1. Legal Basis for Objection
Legal representatives may file an objection in Turkey against payment orders issued to them. It should be emphasized that objections to payment orders directed at legal representatives are not made to the tax office. For the objection to be legally valid, a lawsuit must be filed at the relevant tax court in Turkey within 7 days from the notification of the payment order.
Applications, objections, or petitions submitted to the tax office in Turkey have no legal validity. Therefore, to preserve the right to object, it is mandatory to file a lawsuit in the tax court in Turkey.
Valid grounds for objection include:
- The debt does not exist or has already been paid
- The debt is time-barred
- The individual does not hold the position of legal representative or was not in office during the relevant period
- No negligence or fault of the legal representative or senior manager in non-payment
2. Examination of Legal Representative Status
According to Supreme Court (Yargıtay) and Council of State (Danıştay) decisions, liability requires that the person has representation and binding authority. For example, an individual with only secondary signature authority may not be considered a legal representative. Furthermore, liability arises only if non-payment involves negligence or fault; mere holding of the position is insufficient. In the event of a potential dispute, obtaining the support of a commercial law attorney in Turkey to clearly define the duties of the statutory representative would be beneficial.
3. Consequences of Objecting to Tax Liability
Objections filed by legal representatives can result in:
- Suspension of collection (if the court grants a precautionary measure)
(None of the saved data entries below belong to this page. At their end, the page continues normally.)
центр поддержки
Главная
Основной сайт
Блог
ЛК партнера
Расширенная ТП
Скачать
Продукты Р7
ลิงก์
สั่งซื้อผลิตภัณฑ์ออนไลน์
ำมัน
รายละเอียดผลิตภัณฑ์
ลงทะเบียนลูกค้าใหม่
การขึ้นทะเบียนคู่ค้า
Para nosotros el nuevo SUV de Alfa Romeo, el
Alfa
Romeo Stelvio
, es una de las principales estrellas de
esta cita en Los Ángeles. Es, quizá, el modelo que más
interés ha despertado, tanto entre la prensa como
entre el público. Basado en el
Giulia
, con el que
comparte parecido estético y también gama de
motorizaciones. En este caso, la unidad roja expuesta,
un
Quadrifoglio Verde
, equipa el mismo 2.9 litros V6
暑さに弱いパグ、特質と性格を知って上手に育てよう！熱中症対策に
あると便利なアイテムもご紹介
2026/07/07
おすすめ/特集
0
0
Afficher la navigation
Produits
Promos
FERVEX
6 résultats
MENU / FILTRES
- Exoneration, if it is proven that the debt does not pertain to the company/period or that the representative acted without fault
The right of objection protects the legal representatives’ right to defense and prevents arbitrary application of tax authority powers. In particular, the requirement of fault or negligence ensures that legal representatives are not automatically held personally liable solely by virtue of their office.